Такой ответ является по существу платоновским или даже аристотелевским — в той степени, в какой Аристотель верил в извечную данность специфических форм. Этот ответ отличается от обычной физической теории тем, что эти формы не были бы предсказуемы на языке энергетической причинности; но он согласуется с ней в том, что также принимает как не требующее доказательств положение о том, что за всеми эмпирическими феноменами лежат предсуществующие принципы порядка.
Другой возможный ответ радикально отличается от первого. Химические и биологические формы повторяются не потому, что они определяются неизменными законами или вечными формами, но из-за причинного влияния прошлых подобных форм. Такое влияние требует действия через пространство и время, в отличие от любого известного вида физического воздействия.
С этой точки зрения уникальная форма, принимаемая системой, не может быть физически определена до ее первого появления. Тем не менее она может повторяться, поскольку форма первой системы сама определяет форму, принимаемую последующими подобными системами. Представьте, например, что из нескольких различных возможных форм, Р, Q, R, S…, которые с энергетической точки зрения все равновероятны, система в первый раз случайно принимает форму R. Тогда в последующих случаях подобные системы также будут принимать форму R вследствие транспространственного и трансвременного влияния первой из таких систем.
Тогда что же определяет форму, появившуюся впервые?
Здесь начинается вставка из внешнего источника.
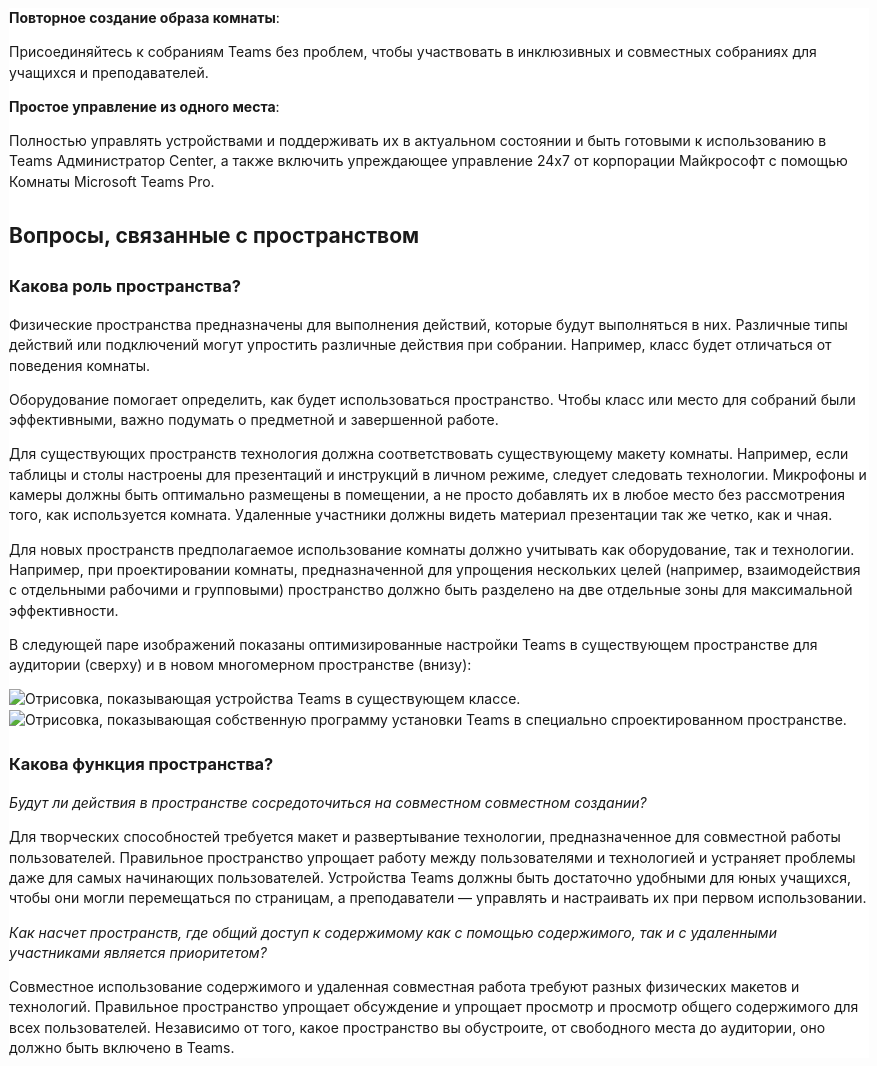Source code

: **Повторное создание образа комнаты**:

Присоединяйтесь к собраниям Teams без проблем, чтобы участвовать в инклюзивных и совместных собраниях для учащихся и преподавателей.

**Простое управление из одного места**:

Полностью управлять устройствами и поддерживать их в актуальном состоянии и быть готовыми к использованию в Teams Администратор Center, а также включить упреждающее управление 24x7 от корпорации Майкрософт с помощью Комнаты Microsoft Teams Pro.

## <a name="space-considerations"></a>Вопросы, связанные с пространством

### <a name="what-is-the-role-of-the-space"></a>Какова роль пространства?

Физические пространства предназначены для выполнения действий, которые будут выполняться в них. Различные типы действий или подключений могут упростить различные действия при собрании. Например, класс будет отличаться от поведения комнаты.

Оборудование помогает определить, как будет использоваться пространство. Чтобы класс или место для собраний были эффективными, важно подумать о предметной и завершенной работе.

Для существующих пространств технология должна соответствовать существующему макету комнаты. Например, если таблицы и столы настроены для презентаций и инструкций в личном режиме, следует следовать технологии. Микрофоны и камеры должны быть оптимально размещены в помещении, а не просто добавлять их в любое место без рассмотрения того, как используется комната. Удаленные участники должны видеть материал презентации так же четко, как и чная.

Для новых пространств предполагаемое использование комнаты должно учитывать как оборудование, так и технологии. Например, при проектировании комнаты, предназначенной для упрощения нескольких целей (например, взаимодействия с отдельными рабочими и групповыми) пространство должно быть разделено на две отдельные зоны для максимальной эффективности.

В следующей паре изображений показаны оптимизированные настройки Teams в существующем пространстве для аудитории (сверху) и в новом многомерном пространстве (внизу):

![Отрисовка, показывающая устройства Teams в существующем классе.](media/devices2.png) ![Отрисовка, показывающая собственную программу установки Teams в специально спроектированном пространстве.](media/devices3.png)

### <a name="what-is-the-function-of-the-space"></a>Какова функция пространства?

*Будут ли действия в пространстве сосредоточиться на совместном совместном создании?*

Для творческих способностей требуется макет и развертывание технологии, предназначенное для совместной работы пользователей. Правильное пространство упрощает работу между пользователями и технологией и устраняет проблемы даже для самых начинающих пользователей. Устройства Teams должны быть достаточно удобными для юных учащихся, чтобы они могли перемещаться по страницам, а преподаватели — управлять и настраивать их при первом использовании.

*Как насчет пространств, где общий доступ к содержимому как с помощью содержимого, так и с удаленными участниками является приоритетом?*

Совместное использование содержимого и удаленная совместная работа требуют разных физических макетов и технологий. Правильное пространство упрощает обсуждение и упрощает просмотр и просмотр общего содержимого для всех пользователей. Независимо от того, какое пространство вы обустроите, от свободного места до аудитории, оно должно быть включено в Teams.
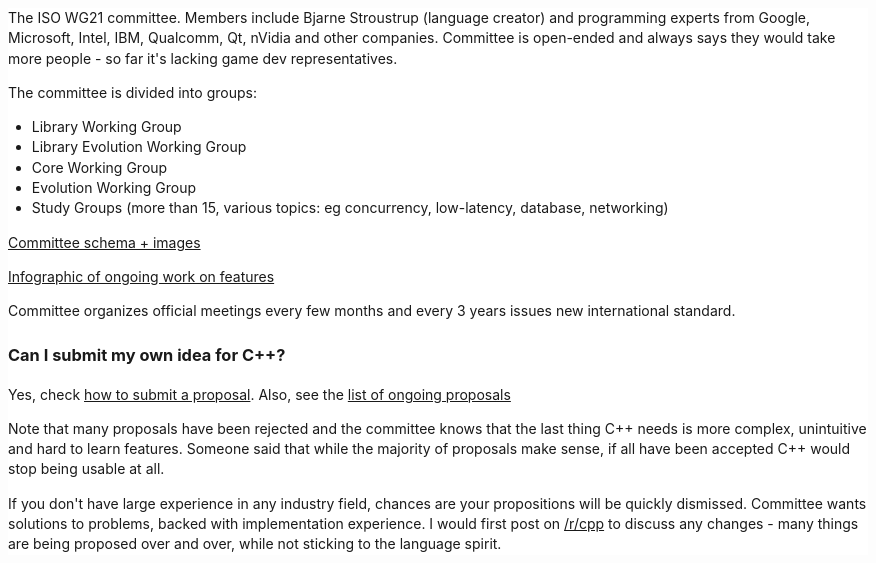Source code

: The ISO WG21 committee. Members include Bjarne Stroustrup (language creator) and programming experts from Google, Microsoft, Intel, IBM, Qualcomm, Qt, nVidia and other companies. Committee is open-ended and always says they would take more people - so far it's lacking game dev representatives.

The committee is divided into groups:

- Library Working Group
- Library Evolution Working Group
- Core Working Group
- Evolution Working Group
- Study Groups (more than 15, various topics: eg concurrency, low-latency, database, networking)

[Committee schema + images](https://isocpp.org/std/the-committee)

[Infographic of ongoing work on features](https://isocpp.org/std/status)

Committee organizes official meetings every few months and every 3 years issues new international standard.

### Can I submit my own idea for C++?

Yes, check [how to submit a proposal](https://isocpp.org/std/submit-a-proposal). Also, see the [list of ongoing proposals](https://github.com/cplusplus/papers/issues)

Note that many proposals have been rejected and the committee knows that the last thing C++ needs is more complex, unintuitive and hard to learn features. Someone said that while the majority of proposals make sense, if all have been accepted C++ would stop being usable at all.

If you don't have large experience in any industry field, chances are your propositions will be quickly dismissed. Committee wants solutions to problems, backed with implementation experience. I would first post on [/r/cpp](reddit.com/r/cpp) to discuss any changes - many things are being proposed over and over, while not sticking to the language spirit.

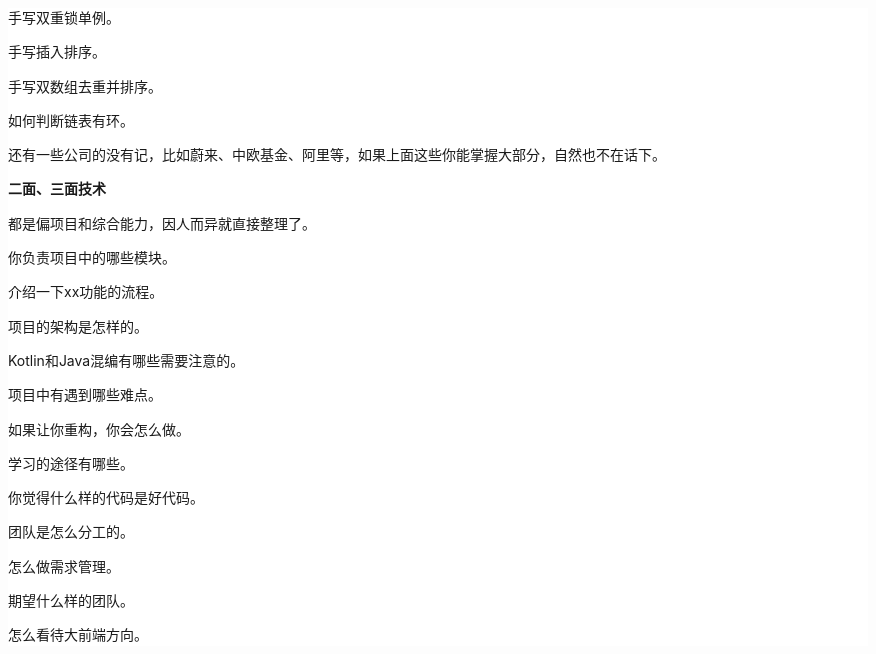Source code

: 

手写双重锁单例。



手写插入排序。



手写双数组去重并排序。



如何判断链表有环。



还有一些公司的没有记，比如蔚来、中欧基金、阿里等，如果上面这些你能掌握大部分，自然也不在话下。



**二面、三面技术**



都是偏项目和综合能力，因人而异就直接整理了。



你负责项目中的哪些模块。



介绍一下xx功能的流程。



项目的架构是怎样的。



Kotlin和Java混编有哪些需要注意的。



项目中有遇到哪些难点。



如果让你重构，你会怎么做。



学习的途径有哪些。



你觉得什么样的代码是好代码。



团队是怎么分工的。



怎么做需求管理。



期望什么样的团队。



怎么看待大前端方向。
На это не может быть дан научный ответ: вопрос касается уникальных и энергетически неопределенных событий, которые, согласно гипотезе, неповторимы с того момента, как они произошли, так как они сами воздействуют на все последующие подобные события. Наука может иметь дело только с закономерностями, с вещами, которые повторяются. Изначальный выбор индивидуальной формы можно приписать случаю, или врожденной творческой силе материи, или трансцендентной творческой деятельности. Но нет способа различить эти возможности путем эксперимента. Выбор между ними может быть сделан только с метафизических позиций. Этот вопрос кратко освещается в последней главе книги; но для целей настоящего обсуждения не имеет значения, какой из возможностей отдается предпочтение. Гипотеза формативной причинности имеет дело лишь с повторением форм, но не с причинами их первого появления.
Такой новый способ мышления непривычен, и он ведет на незнакомую территорию. Но только следуя этим путем, можно, как нам кажется, обрести надежду достичь нового научного понимания формы и организации вообще и живых организмов, в частности. Альтернативой движению вперед стало бы возвращение к исходной точке; выбор был бы снова между простой механистической верой и метафизическим органицизмом.
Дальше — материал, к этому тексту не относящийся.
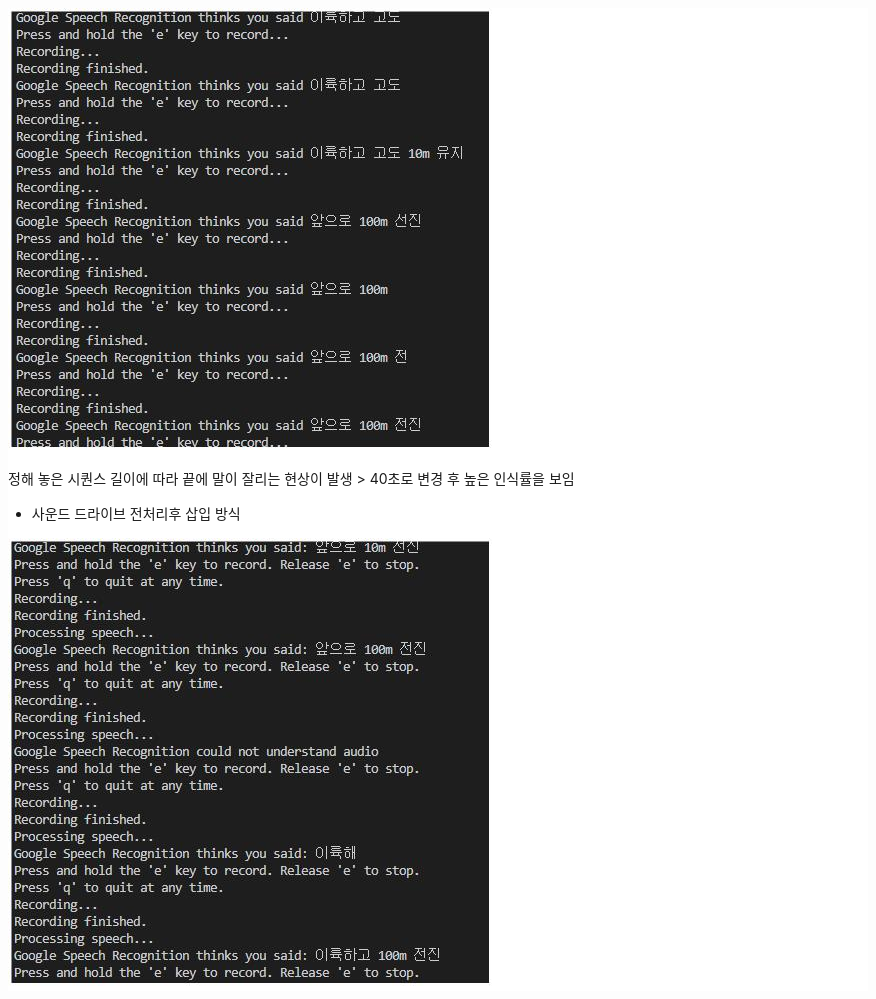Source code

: ![그림01.jpg](%EA%B7%B8%EB%A6%BC01.jpg)

정해 놓은 시퀀스 길이에 따라 끝에 말이 잘리는 현상이 발생 > 40초로 변경 후 높은 인식률을 보임

- 사운드 드라이브 전처리후 삽입 방식

![그림05.jpg](%EA%B7%B8%EB%A6%BC05.jpg)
В последующем обсуждении предполагается, что это гипотетическое транспространственное и трансвременное влияние осуществляется через морфогенетические поля, и это есть важная особенность формативной причинности.
5.2. Общие соображения о возможности трансвременных причинных связей
Хотя гипотеза формативной причинности предполагает существование трансвременной, или диахронической (то есть характеризующей последовательность развития явлений во времени. — Прим. пер.), причинной связи нового типа, которая пока не была признана наукой, возможность «действия на расстоянии» во времени уже рассматривалась в общих чертах несколькими философами. По-видимому, нет причины отвергать такую возможность a priori. Например, Дж. Л. Мэки написал следующее:
«Несмотря на то что мы более всего любим рассматривать связи типа причина—эффект между соприкасающимися телами и находим загадочным "действие на расстоянии" через пространство или время, тем не менее мы такое действие не исключаем. Наша обычная концепция причинности не требует абсолютного близкодействия; оно не является частью нашей идеи причинности настолько, что ей противоречило бы утверждение: "С вызывает Е через пространственный или временной или одновременно и пространственный и временной промежуток, без промежуточных звеньев"».[129]